Naruto Uzumaki bounded over to the couch. He was wearing a loud orange kimono that did nothing to hide the fact that he was a Kitsune of legendary proportions. He flopped onto the couch, his nine orange tails smacking Sasuke squarely in the face.
Sasuke angrily shoved at the fur. "Watch it."
"So, did you knock the doc out so you could fix your wing?" Naruto asked, his blue eyes wide with excitement.
"No," Sasuke said, leaning back. "She saw me and didn't hesitate to help me."
Naruto froze, his tails going stiff as he stared at Sasuke in shock. Beside them, a silver-haired man leaned against the wall, his face buried in a small book. Kakashi Hatake, an Inugami of immense power, stopped reading and looked up with his single visible eyebrow raised. A fluffy, canine tail flicked restlessly behind him.
"She didn't even question why you had wings?" Kakashi asked, his voice holding its usual lazy drawl.
"No," Sasuke said. "She just went to work. She also didn't hesitate to give me attitude, either. Almost like she wasn't afraid."
Kakashi completely closed his book. His curious gaze drifted toward the exam room Sakura had just vacated. "Interesting. A human with a small spark but a large amount of nerve. Maybe I should stop by one night to see exactly how she’ll react."
"Me too! I wanna meet the 'doc' as well!" Naruto shouted, his whiskers twitching as he shot to his feet. "If she can handle Sasuke without screaming, she must be awesome!"
Sasuke sighed at the future headache the two were about to cause. He closed his eyes and leaned his head on the back of the couch.

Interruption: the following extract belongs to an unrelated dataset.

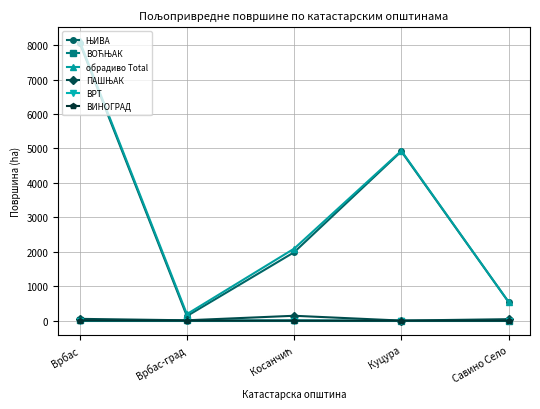

What is the maximum value for обрадиво Total?

8114.0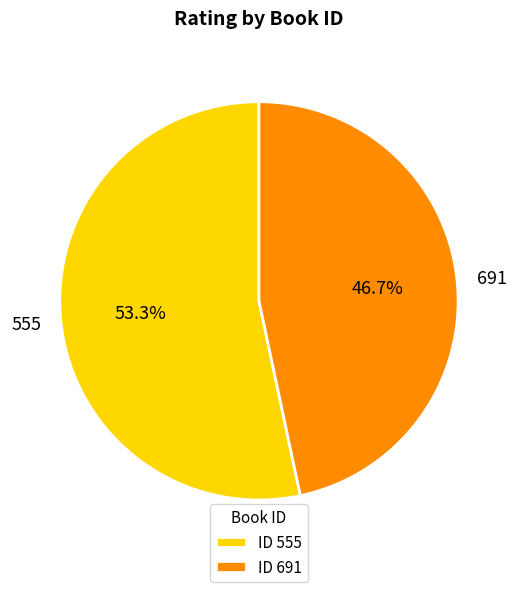

Which category has the smallest portion of the pie?

691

"Do what you want, but leave now. I am exhausted and the doctor gave me the clinic for the night." His eyes slitted open, the red Sharingan spinning as he glared at the two. "She never permitted guests."
"Mah, mah. Alright Sasuke-chan, we will leave you to your brooding," Kakashi spoke, his tone teasing.
He grabbed Naruto by the collar and began dragging him toward the door. Naruto wiggled and waved his arms around the entire time, his tails knocking over a display of pet vitamins.
"Don't forget our spar tomorrow, teme!" Naruto shouted before the clinic door swung shut.
Sasuke closed his eyes and let a small smirk show. He would rather rip his own eyes out before he admitted it, but he didn't mind those two that much. He reached behind him to his wing, his fingers grazing the spot where his feather used to be.
The clinic smelled like antiseptic and cherry blossoms. For the first time in a long time, the Uchiha felt safe. He closed his eyes, the image of a pink-haired doctor with a sharp tongue and kind hands flickering in his mind before he drifted into a light, Spirit-filled sleep.